Technology strategy is key to your growth
Companies that want to achieve growth and manage risk today must have a solid technology strategy. For deal-makers looking to buy a company or a company readying itself for a sale, typical due diligence entails a review of the company’s financials, taxes, operations and legal standing. And even though technology has become more central to operations of most companies, some buyers and company owners are not taking the time to understand the company’s technology platform, which could lead to undesirable results later on down the road.
As one industry expert put it: “It’s like buying a car that looks great, but never checking the motor. You need to look under the hood.”
Technology is at the very core of all businesses today and buyers, in particular, need to review all potential investment opportunities with a technology strategy in mind. It’s important to note that this is not relegated to certain industries. Across all industry verticals technology is both an enabler of top-line growth and bottom-line savings, as well as a first line of defense for security and privacy concerns.
Growth and savings
To understand a company’s technology environment, an in-depth assessment needs to be completed on a company’s technology platform. This type of assessment should give investors or company owners insight into how they can create value and how the company’s current technology will help or hinder future growth objectives.
It’s important to understand:
- What systems the company has in place
- How the company’s technology strategy aligns with its growth strategy
- What the company has historically invested in its technology
- What technology initiatives the company has completed
- If there are ways to enhance revenue with the adoption of new technology
- If the use of third-party vendors would boost performance initiatives
- The age of the technology
- How the company is using data
Estimates say that the volume of data companies produce today doubles every two years. Some companies do not even realize they are collecting data that they can turn into meaningful information that can give a company a deeper understanding of its historical performance and help with forecasting by identifying trends in their customer base and the market. This can add tremendous value at any company.
Security and privacy concerns
Just as it is important to understand how technology can help a company save money and grow, it is critical to understand what technology risks are prevalent. Some technologies that will create risks include old servers, homegrown technology solutions, or an information technology (IT) manager that really isn’t right for the role. For example, one private equity firm was looking at buying a company and realized the IT director was working with an outdated flip phone. This gave the buyers pause about the director’s ability to move the company forward from a technology and digital standpoint.
And all companies are at risk. Look no further than Yahoo! Inc.’s massive breach, where at least 500 million users' names, email addresses, phone numbers, birthdates, hashed passwords, and in some cases encrypted or unencrypted security questions and answers were stolen from the company's network in late 2014.
The breach, which came to light just two months after Verizon announced plans to acquire Yahoo for $4.83 billion in cash, could have a significant financial impact on the deal at best. At worst, the deal could be called off.
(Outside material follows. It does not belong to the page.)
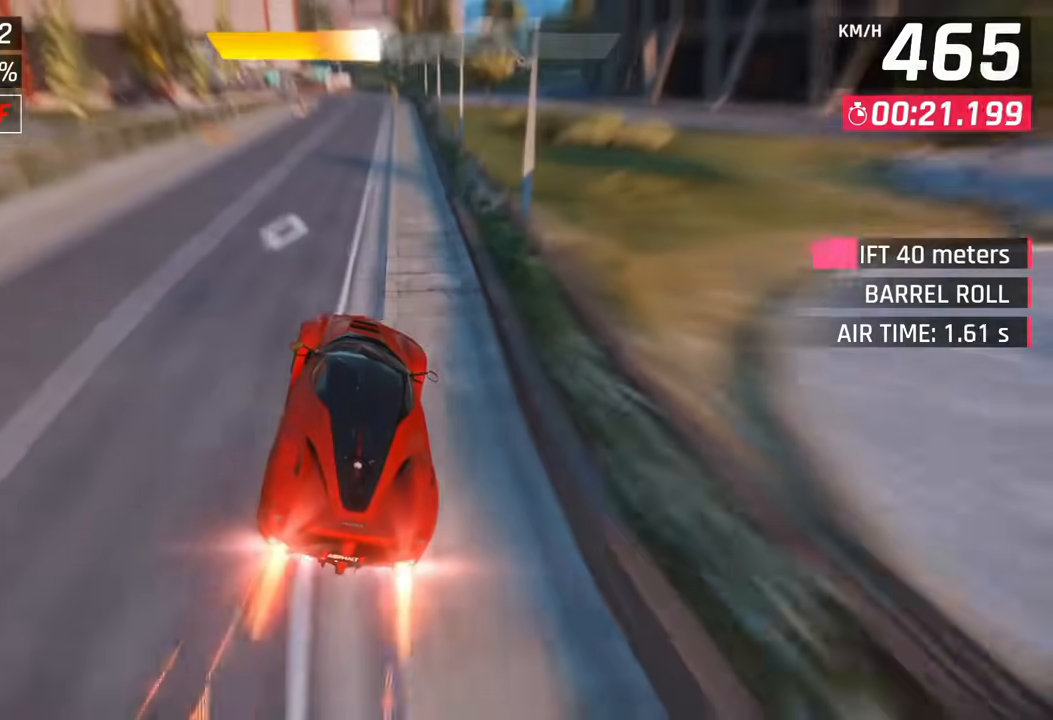
{"buttons": [], "left_stick": "center", "right_stick": "center", "events": [[100, "SQUARE", "up"]]}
Investors who have a good grasp on a target company’s technology will absolutely have the advantage at the negotiation table.
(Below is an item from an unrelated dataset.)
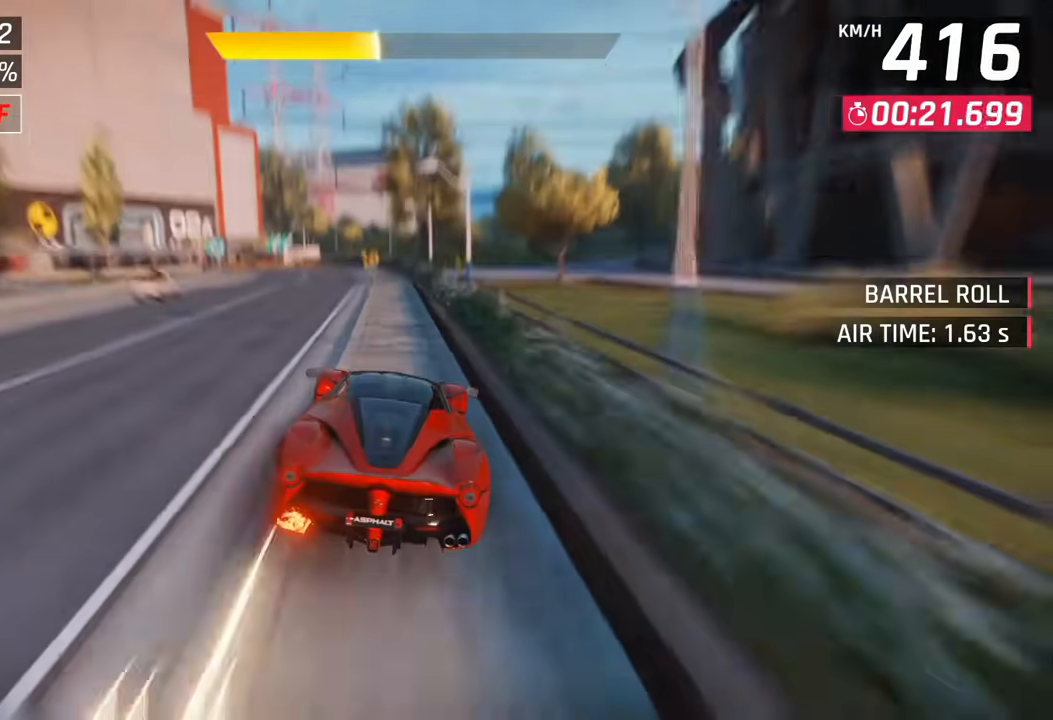
{"buttons": [], "left_stick": "center", "right_stick": "center", "events": [[350, "SQUARE", "down"], [500, "SQUARE", "up"]]}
Investors and company owners should:
- Identify and assess the security of the company’s most sensitive data, such as employee and customer information, trade secrets and proprietary information
- Review all data controls and processes
- Learn of all past security breaches
- Learn what breach response plans are in place
- Understand what third-party technology the company is using and what risk it poses
- Understand the maintenance of the company’s security systems and if they are kept up to date
Investors and company owners need to carefully consider the consequences of operating a company with out-of-date or less-than-optimal technology. Companies with technology lapses should be considering the cost and timeline to implement the right technology. Smart investors and company owners know that the correct use of technology enables competitive differentiation in today’s digital era and will positively affect their operations and the bottom line.